# Work request
The answer must be a single number: how many lines in this listing hold the word "center".

# Records for the exercise
··········

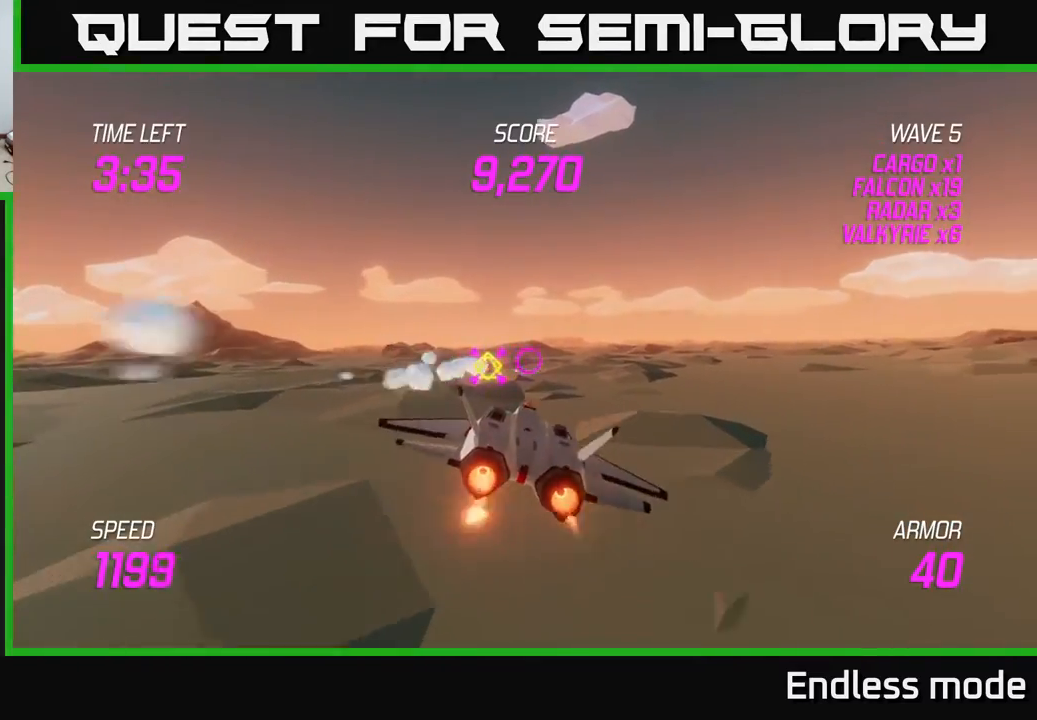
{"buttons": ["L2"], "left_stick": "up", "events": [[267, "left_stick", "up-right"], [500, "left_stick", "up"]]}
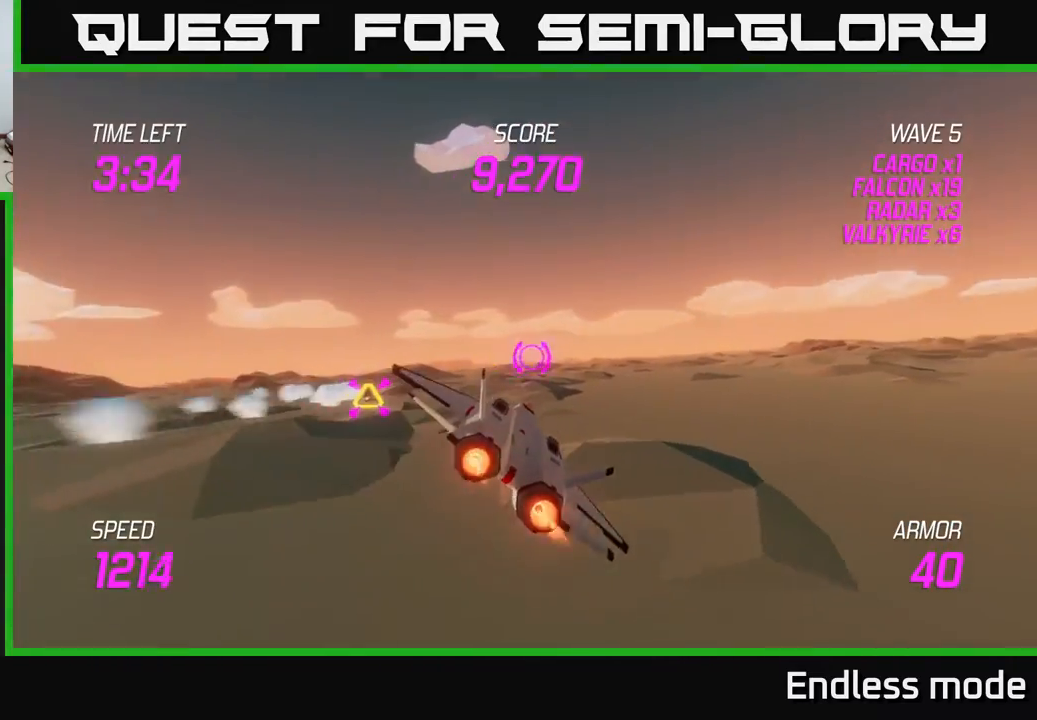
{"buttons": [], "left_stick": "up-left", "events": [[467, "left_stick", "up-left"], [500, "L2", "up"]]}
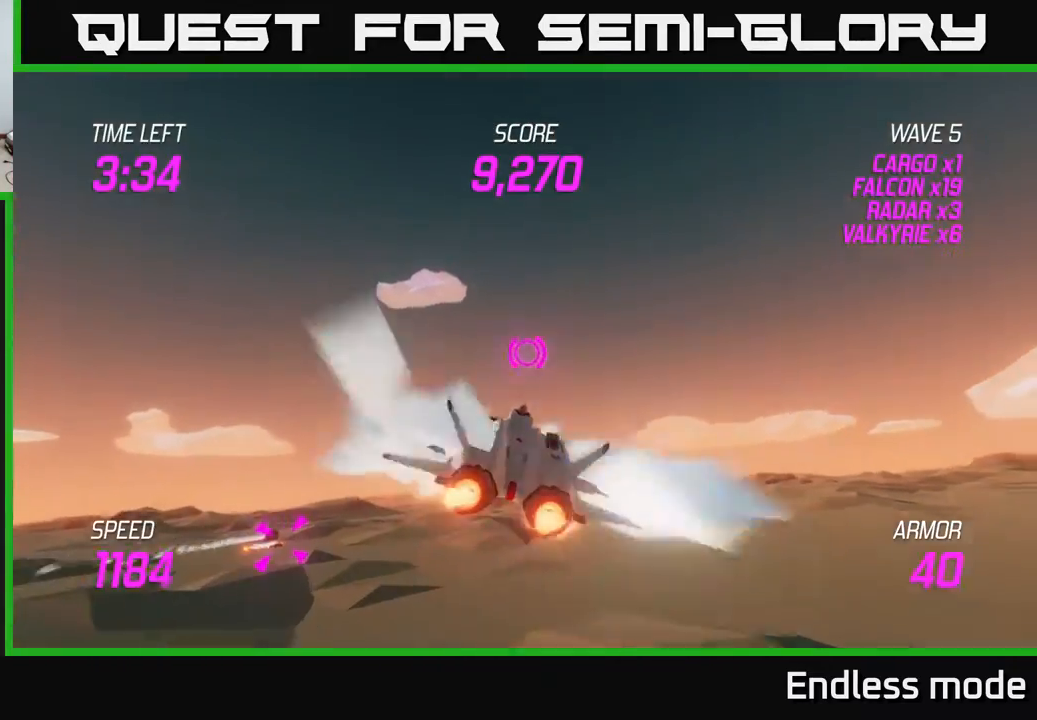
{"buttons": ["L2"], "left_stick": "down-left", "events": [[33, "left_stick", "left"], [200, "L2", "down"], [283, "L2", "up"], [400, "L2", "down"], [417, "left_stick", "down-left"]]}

··········

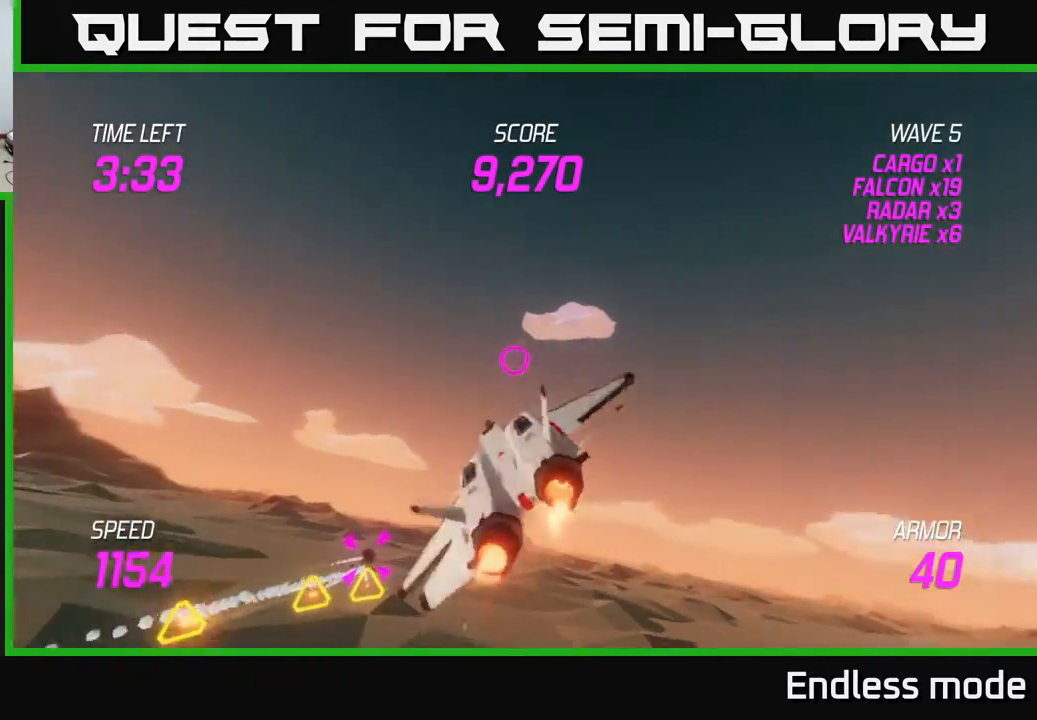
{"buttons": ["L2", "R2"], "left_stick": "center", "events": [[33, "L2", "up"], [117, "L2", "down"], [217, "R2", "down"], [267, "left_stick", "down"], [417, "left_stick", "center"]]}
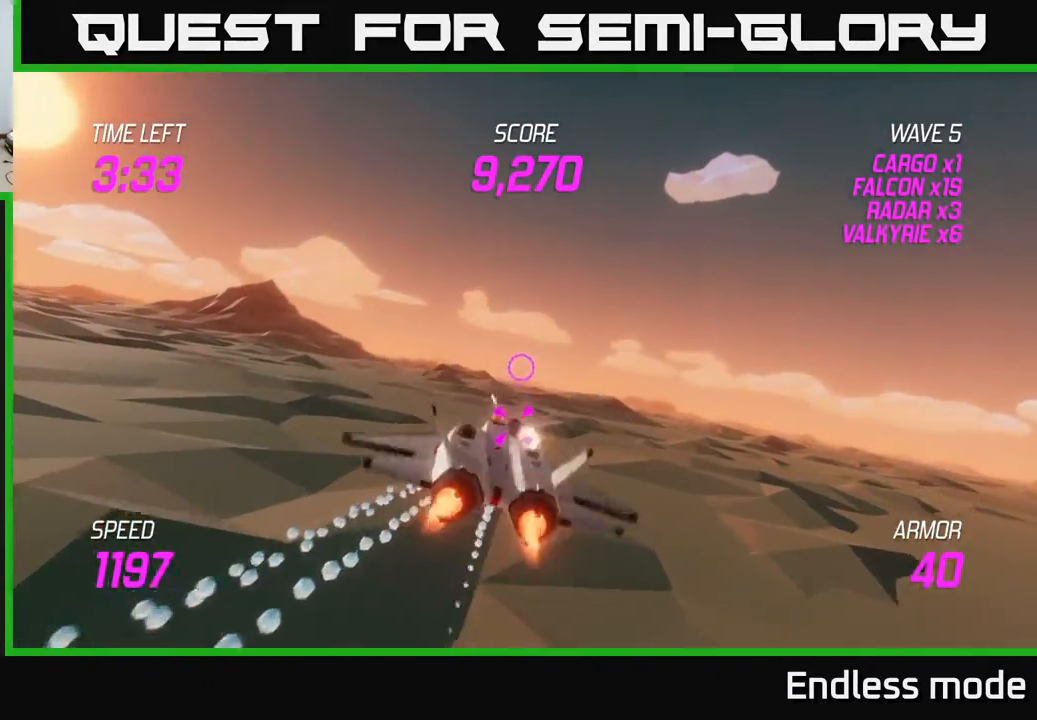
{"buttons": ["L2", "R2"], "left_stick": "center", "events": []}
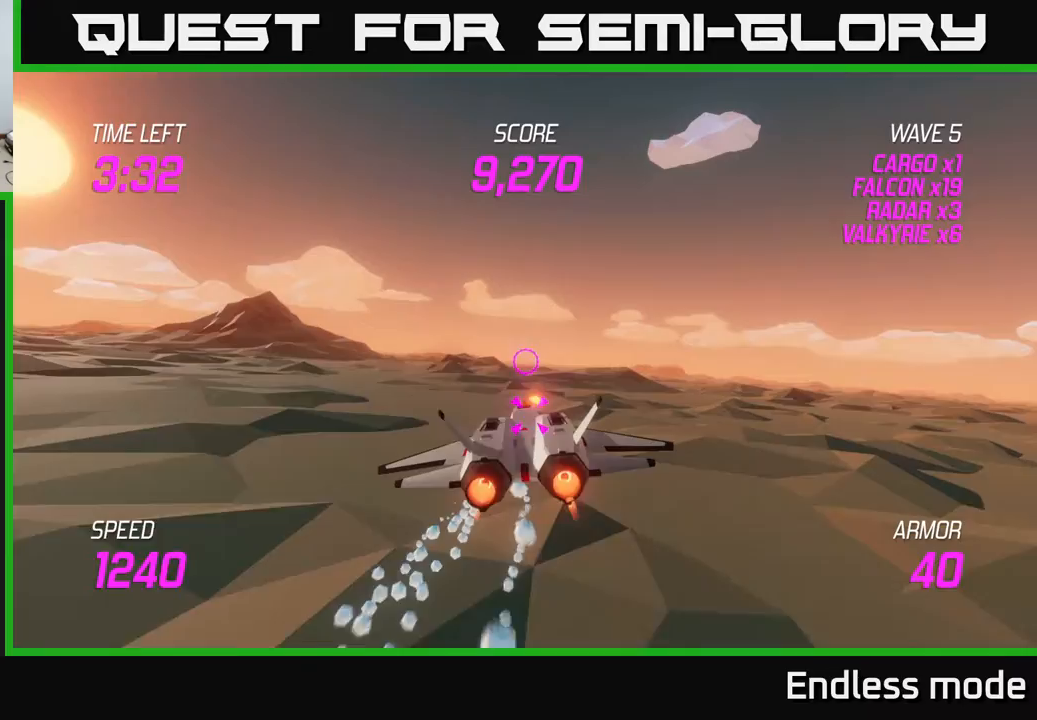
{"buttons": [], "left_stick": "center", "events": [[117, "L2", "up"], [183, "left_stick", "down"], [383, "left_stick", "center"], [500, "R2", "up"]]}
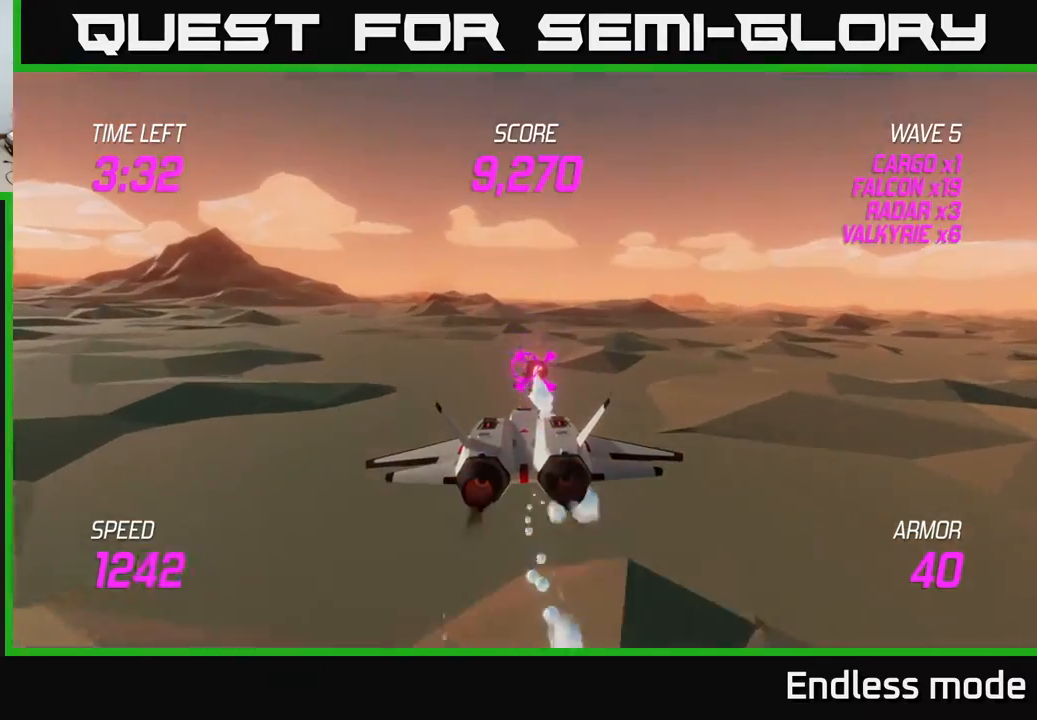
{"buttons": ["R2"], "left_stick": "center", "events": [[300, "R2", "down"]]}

··········

# Exercise solution
4